With a few notable exceptions (Stuart Gordon, Larry Cohen), my horror-auteur gods have been letting me down in recent years. Granted, artists like George A. Romero and Dario Argento are working with much bigger budgets, and greater public expectations than Jean Rollin has ever had to deal with, and maybe that, in and of itself, is partly the kiss of death for these comparative big shots.
Why do I consider myself a huge Rollin fan, yet I've never, until now, watched a film of his later than The Living Dead Girl (1982)? Maybe I didn't want to risk having the master of vampire chateaus, beguiling female malefactors, moody beach scenes and the darkly absurd shot down in my estimation. Boy was I wrong. It took the recommendation of WFMU / My Castle of Quiet super-listener Richard Ridden to coax me into taking a chance on Rollin's 2002 feature, Fiancée of Dracula, and I have nothing but good things to report.
First of all, it's amazing to me that the same, crumbling, ruined pier Rollin has been using as a location since the late 1960s has never been fixed up (perhaps that's French infrastructure for you), and in this film, he's used that craggy pier for one of his most compelling seaside visions ever. Secondly, the classic Rollin motif of grandfather clocks as a travel portal for the undead is employed here again, some 30 years after the director's phantasmagorical 1971 feature, Le frisson des vampires.
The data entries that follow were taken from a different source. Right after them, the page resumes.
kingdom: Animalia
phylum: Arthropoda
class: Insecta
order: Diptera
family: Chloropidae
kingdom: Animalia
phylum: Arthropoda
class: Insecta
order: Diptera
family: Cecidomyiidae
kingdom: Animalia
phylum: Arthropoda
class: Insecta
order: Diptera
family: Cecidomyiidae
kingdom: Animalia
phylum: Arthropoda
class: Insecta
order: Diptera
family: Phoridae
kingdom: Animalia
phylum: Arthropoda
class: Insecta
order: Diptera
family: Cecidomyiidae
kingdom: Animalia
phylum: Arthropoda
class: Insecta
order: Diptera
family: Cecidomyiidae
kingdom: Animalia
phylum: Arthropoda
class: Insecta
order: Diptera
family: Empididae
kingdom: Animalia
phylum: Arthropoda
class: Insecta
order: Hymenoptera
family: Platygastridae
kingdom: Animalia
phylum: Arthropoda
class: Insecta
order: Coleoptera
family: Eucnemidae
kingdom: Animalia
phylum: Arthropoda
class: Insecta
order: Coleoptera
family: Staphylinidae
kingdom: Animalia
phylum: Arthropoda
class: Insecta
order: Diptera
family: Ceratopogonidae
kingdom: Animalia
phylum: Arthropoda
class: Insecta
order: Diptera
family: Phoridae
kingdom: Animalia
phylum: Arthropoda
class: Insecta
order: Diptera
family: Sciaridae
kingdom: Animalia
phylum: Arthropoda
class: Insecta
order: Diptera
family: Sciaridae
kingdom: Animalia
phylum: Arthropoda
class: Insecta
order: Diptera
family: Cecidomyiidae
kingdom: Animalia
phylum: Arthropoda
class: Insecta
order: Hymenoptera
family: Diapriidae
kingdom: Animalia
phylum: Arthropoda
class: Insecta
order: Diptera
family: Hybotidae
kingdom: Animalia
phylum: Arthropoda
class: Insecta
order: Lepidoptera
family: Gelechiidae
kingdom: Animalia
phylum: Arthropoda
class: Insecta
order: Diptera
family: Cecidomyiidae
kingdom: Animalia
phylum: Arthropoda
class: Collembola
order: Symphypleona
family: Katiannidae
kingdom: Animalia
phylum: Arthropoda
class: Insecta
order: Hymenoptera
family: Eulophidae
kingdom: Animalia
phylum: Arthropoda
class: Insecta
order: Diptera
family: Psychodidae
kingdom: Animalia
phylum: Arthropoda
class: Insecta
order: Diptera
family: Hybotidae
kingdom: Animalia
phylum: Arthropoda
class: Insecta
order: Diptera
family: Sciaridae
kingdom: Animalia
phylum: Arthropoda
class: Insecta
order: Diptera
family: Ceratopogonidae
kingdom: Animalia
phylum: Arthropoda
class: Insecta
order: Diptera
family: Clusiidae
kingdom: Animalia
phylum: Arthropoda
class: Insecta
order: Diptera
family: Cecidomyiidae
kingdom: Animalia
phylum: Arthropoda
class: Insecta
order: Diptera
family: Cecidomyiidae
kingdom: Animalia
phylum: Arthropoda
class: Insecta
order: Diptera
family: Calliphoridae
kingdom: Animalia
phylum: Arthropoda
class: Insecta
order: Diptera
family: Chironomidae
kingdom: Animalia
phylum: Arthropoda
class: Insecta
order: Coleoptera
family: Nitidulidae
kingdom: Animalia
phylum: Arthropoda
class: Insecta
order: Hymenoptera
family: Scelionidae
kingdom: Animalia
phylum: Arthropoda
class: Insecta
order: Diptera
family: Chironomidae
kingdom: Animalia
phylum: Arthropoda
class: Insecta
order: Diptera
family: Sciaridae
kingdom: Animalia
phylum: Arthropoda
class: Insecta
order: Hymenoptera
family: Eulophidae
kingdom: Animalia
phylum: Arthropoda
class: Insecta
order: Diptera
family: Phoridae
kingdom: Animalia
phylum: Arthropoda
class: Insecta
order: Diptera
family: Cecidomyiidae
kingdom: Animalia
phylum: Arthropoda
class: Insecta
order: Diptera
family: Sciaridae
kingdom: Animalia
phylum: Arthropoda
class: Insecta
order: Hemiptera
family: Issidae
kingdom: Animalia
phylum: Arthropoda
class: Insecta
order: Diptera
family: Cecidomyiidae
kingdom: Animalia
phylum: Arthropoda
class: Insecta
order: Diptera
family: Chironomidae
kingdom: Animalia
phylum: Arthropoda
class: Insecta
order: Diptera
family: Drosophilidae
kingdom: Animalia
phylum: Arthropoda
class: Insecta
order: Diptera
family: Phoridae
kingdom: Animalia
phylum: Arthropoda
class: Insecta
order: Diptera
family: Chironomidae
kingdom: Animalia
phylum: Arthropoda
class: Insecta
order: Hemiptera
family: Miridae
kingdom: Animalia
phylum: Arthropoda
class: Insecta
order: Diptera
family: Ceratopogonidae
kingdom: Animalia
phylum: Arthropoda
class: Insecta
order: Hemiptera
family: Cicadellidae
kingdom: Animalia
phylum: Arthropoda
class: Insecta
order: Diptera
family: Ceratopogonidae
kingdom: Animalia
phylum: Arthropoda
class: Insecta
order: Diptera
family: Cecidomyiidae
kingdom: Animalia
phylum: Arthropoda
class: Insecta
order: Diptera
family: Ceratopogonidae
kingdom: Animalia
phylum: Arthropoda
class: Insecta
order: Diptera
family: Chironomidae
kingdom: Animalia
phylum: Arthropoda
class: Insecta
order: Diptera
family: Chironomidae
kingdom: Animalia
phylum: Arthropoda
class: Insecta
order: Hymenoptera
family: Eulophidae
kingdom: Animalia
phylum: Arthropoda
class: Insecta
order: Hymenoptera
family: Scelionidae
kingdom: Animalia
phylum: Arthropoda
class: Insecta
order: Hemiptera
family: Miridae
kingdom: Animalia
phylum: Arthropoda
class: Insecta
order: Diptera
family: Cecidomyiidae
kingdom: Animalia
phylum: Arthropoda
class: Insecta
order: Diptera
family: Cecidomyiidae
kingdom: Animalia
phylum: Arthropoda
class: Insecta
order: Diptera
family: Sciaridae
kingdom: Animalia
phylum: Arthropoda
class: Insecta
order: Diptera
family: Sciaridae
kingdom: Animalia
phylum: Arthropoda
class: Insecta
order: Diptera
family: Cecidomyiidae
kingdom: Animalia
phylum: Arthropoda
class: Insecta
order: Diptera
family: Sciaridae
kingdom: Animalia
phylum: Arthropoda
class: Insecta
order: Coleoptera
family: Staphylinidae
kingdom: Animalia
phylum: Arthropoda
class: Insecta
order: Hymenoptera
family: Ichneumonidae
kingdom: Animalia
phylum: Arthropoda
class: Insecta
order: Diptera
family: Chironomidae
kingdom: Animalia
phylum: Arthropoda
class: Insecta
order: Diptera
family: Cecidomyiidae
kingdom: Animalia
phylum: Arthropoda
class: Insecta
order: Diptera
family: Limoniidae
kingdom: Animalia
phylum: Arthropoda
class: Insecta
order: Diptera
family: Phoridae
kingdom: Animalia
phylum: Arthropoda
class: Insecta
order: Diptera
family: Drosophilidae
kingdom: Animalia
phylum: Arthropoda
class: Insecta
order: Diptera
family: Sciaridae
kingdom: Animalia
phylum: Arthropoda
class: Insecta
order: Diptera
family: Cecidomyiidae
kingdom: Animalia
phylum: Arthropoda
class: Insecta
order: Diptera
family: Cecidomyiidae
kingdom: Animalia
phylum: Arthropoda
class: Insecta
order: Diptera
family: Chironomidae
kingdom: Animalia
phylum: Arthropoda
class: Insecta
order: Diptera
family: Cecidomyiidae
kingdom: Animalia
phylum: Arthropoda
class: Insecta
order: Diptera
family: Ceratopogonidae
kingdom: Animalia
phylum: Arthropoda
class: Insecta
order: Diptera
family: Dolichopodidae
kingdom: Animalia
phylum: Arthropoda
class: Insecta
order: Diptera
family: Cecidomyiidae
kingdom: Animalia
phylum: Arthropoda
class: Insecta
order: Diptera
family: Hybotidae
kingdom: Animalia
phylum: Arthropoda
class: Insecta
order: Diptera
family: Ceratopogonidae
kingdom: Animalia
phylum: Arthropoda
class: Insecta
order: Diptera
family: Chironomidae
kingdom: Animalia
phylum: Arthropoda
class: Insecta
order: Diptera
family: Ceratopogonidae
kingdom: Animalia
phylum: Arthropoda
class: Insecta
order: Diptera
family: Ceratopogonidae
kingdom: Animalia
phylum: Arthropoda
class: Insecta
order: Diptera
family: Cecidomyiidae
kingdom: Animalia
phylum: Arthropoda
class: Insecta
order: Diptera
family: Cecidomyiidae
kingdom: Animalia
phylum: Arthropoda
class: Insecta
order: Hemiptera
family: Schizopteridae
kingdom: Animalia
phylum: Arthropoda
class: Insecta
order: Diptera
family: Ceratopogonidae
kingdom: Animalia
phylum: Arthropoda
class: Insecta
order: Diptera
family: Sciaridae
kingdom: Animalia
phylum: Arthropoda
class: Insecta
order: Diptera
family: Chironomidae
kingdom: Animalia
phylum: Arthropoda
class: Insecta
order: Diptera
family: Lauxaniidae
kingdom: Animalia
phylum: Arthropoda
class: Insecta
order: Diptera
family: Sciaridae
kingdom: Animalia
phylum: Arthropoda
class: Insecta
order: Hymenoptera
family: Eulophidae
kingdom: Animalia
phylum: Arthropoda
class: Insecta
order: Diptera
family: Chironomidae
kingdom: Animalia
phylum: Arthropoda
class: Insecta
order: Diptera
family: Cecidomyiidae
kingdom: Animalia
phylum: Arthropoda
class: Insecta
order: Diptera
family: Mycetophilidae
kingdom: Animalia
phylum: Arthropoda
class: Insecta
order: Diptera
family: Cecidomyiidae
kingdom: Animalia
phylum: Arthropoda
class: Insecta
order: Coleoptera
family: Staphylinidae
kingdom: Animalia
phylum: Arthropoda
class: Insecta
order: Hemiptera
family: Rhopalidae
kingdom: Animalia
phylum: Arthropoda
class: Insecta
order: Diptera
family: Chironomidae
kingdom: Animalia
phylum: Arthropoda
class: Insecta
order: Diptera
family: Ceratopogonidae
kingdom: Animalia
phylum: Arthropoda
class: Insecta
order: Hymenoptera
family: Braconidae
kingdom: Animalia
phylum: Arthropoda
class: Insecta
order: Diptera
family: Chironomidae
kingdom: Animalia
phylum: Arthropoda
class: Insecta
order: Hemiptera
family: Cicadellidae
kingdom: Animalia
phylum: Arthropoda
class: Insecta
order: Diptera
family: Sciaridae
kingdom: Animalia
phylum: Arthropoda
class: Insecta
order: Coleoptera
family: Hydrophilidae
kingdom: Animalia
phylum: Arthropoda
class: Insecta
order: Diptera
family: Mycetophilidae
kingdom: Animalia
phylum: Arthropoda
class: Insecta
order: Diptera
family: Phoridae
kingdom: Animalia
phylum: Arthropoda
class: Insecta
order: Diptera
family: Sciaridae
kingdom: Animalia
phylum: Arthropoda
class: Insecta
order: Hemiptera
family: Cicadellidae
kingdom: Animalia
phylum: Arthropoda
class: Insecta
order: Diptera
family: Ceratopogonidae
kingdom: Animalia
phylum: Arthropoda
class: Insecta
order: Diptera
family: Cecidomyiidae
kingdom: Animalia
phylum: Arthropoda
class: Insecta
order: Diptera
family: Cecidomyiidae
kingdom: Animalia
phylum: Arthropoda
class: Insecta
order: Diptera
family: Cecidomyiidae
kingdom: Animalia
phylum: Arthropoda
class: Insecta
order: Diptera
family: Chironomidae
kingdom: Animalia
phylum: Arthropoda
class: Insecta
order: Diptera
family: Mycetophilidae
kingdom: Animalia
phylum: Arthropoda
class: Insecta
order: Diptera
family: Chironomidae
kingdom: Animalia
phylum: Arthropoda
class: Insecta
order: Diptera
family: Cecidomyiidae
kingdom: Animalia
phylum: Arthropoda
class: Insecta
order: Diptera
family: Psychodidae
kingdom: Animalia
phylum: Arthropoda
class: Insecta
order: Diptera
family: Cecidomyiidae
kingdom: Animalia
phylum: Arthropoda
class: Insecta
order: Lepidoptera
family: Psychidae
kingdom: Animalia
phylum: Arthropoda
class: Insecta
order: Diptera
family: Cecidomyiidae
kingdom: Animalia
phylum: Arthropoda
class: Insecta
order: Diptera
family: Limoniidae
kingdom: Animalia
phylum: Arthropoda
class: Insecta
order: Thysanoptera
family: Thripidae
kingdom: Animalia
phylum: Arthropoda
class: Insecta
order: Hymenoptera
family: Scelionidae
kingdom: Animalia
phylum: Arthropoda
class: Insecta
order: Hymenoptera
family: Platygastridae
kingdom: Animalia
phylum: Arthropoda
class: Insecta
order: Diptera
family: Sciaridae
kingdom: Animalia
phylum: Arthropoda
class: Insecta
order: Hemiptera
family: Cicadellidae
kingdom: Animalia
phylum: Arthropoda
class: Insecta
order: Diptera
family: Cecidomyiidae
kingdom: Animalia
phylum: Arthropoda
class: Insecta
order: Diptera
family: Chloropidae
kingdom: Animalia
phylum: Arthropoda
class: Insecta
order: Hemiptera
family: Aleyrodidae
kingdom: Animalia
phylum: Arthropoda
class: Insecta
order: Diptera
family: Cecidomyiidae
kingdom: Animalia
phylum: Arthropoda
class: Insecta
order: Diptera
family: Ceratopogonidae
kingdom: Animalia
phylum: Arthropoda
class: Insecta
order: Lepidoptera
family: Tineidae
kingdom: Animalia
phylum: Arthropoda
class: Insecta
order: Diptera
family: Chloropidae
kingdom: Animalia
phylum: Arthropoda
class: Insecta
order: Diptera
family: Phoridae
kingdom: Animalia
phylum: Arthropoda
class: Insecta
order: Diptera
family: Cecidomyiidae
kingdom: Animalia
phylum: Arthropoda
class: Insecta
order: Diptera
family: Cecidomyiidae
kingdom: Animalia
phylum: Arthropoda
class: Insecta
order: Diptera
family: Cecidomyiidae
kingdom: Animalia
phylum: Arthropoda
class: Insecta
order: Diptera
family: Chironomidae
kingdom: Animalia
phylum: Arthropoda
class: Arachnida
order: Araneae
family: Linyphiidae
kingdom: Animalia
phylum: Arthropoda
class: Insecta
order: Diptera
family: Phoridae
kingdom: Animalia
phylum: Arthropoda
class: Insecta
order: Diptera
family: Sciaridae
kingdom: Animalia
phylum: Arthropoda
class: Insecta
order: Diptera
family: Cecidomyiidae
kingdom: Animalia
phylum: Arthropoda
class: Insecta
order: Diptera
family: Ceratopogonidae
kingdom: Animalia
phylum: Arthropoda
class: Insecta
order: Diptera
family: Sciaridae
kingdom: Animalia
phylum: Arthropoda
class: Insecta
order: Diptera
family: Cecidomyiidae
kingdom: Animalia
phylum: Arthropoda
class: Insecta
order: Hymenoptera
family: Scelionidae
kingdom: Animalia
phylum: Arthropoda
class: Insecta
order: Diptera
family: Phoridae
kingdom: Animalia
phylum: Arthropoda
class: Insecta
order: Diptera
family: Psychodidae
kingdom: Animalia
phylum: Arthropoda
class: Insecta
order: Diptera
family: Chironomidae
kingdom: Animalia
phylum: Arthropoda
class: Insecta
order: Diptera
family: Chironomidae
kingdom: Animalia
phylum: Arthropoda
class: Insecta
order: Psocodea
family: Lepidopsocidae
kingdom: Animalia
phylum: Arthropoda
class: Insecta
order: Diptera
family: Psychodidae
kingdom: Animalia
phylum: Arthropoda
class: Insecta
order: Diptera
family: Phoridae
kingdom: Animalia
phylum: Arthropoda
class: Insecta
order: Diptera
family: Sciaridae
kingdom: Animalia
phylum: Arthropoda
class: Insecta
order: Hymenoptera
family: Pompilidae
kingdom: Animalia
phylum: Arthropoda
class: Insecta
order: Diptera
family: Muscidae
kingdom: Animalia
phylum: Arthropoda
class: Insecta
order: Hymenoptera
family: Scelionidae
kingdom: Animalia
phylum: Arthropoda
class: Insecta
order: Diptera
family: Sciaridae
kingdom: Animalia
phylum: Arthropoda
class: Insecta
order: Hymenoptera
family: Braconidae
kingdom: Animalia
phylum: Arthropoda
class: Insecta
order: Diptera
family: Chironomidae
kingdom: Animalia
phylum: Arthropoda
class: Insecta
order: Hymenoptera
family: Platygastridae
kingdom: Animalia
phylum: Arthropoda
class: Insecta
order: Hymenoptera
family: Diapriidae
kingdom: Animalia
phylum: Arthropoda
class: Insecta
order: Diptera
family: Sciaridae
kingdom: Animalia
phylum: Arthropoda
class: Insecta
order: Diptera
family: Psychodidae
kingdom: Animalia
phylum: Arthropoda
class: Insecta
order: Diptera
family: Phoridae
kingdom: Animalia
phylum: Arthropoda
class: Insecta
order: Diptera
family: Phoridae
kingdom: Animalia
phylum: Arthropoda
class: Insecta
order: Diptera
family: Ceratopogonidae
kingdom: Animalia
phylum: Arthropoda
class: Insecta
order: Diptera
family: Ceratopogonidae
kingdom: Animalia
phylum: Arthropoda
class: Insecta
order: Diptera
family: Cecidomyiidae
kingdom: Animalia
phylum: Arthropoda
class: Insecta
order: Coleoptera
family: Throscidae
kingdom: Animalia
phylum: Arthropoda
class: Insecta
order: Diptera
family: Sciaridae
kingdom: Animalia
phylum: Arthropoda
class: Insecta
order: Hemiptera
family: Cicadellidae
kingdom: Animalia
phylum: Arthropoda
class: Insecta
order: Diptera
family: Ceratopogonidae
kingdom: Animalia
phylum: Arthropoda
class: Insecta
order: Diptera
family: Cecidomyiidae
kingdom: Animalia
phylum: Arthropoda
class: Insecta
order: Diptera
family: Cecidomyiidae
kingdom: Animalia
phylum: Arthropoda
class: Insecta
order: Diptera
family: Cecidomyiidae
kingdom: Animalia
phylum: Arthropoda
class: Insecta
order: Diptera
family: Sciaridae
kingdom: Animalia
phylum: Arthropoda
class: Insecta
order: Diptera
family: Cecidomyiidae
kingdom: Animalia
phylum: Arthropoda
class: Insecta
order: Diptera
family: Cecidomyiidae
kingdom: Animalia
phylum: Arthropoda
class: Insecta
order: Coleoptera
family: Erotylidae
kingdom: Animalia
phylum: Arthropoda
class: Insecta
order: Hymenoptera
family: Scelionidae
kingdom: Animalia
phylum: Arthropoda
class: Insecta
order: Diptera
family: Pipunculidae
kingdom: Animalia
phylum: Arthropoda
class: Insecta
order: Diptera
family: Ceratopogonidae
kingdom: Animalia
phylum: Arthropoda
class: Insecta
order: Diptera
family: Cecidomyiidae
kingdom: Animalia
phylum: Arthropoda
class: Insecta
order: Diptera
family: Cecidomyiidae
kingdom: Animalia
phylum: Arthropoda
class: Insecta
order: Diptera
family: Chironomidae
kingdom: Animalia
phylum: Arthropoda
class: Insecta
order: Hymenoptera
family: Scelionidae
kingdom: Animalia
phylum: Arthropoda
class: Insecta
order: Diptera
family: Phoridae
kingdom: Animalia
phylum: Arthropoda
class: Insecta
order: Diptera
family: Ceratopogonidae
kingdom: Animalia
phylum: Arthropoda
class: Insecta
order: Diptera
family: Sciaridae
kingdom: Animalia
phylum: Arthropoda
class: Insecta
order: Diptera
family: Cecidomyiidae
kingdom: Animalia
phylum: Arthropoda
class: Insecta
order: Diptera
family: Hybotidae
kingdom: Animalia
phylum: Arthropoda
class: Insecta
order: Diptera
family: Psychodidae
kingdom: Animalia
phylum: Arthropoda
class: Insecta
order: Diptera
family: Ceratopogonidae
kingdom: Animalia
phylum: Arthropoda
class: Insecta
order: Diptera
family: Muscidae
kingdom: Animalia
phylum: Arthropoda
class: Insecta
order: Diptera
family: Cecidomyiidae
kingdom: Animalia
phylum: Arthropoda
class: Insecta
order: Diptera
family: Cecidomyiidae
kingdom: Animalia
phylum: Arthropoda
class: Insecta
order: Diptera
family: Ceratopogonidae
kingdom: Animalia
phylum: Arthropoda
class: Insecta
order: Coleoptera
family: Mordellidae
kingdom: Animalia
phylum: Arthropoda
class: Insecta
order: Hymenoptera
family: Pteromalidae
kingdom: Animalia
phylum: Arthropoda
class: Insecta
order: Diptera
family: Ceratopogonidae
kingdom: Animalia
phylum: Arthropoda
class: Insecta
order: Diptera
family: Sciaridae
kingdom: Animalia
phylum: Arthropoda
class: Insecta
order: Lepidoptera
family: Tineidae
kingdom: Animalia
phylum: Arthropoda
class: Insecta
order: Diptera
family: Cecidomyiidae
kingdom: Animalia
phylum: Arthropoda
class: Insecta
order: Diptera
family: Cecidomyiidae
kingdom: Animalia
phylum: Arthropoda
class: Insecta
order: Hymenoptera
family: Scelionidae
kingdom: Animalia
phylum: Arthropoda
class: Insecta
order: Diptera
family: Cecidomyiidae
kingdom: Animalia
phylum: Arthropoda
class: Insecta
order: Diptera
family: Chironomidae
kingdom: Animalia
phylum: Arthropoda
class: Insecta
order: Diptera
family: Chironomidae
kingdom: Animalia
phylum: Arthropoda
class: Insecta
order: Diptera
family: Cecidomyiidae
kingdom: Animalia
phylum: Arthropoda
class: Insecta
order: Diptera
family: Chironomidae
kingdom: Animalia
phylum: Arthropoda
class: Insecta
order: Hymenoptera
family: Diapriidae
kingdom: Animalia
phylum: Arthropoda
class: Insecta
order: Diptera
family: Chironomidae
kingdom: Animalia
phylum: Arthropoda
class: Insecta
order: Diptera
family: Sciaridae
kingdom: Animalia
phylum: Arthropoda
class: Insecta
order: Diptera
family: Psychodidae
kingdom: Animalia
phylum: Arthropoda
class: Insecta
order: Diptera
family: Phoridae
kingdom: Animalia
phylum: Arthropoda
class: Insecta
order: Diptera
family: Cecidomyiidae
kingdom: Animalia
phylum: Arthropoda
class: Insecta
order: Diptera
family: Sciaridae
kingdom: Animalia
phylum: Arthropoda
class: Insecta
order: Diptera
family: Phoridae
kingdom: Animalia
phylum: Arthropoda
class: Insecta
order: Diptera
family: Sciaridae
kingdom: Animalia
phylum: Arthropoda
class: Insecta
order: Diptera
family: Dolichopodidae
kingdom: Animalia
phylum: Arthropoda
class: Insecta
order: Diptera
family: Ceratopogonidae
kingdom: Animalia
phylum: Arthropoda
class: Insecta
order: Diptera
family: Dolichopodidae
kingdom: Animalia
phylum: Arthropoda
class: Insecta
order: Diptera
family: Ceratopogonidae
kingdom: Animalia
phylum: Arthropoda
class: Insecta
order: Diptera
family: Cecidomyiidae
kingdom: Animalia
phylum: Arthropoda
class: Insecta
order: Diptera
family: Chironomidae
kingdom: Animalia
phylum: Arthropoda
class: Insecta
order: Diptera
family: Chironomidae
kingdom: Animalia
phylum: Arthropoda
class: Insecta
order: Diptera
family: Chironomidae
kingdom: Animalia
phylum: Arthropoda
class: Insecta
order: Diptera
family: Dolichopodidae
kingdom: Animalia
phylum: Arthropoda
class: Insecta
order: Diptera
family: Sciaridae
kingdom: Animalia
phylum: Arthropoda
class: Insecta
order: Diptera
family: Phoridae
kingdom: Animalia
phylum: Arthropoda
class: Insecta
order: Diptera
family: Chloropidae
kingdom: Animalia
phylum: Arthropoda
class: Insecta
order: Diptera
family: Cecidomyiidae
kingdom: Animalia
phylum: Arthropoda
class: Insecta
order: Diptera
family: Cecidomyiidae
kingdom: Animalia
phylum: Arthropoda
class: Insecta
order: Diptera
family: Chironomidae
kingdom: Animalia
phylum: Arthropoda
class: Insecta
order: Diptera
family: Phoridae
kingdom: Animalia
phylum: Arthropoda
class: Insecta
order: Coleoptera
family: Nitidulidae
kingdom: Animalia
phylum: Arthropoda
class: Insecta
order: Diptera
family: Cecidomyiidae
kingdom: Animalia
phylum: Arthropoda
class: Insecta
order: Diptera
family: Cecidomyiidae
What other visual and conceptual delights fill out the body of Fiancée of Dracula? What say thee to a convent of mad nuns, who smoke pipes and cigars, don funnels and quote Jarry, and have a mean kick in the bargain? Or a salacious blonde ogress, who feeds on live infants? How about a mind-boggling scene—perhaps the best in the whole film—in which a nun, having been brutally slaughtered, suddenly rises up and carries around her own bleeding heart? All this and more, including a minor, but pivotal role, played by Rollin's long-time star, the lovely Brigitte Lahaie. I fear if I say too much, I will most certainly curb your surprise and pleasure in watching this film. It's enough to say that maestro Rollin has maintained the visual sense, absurdity, and moody, ethereal vibrations that have defined his filmmaking career from the very start.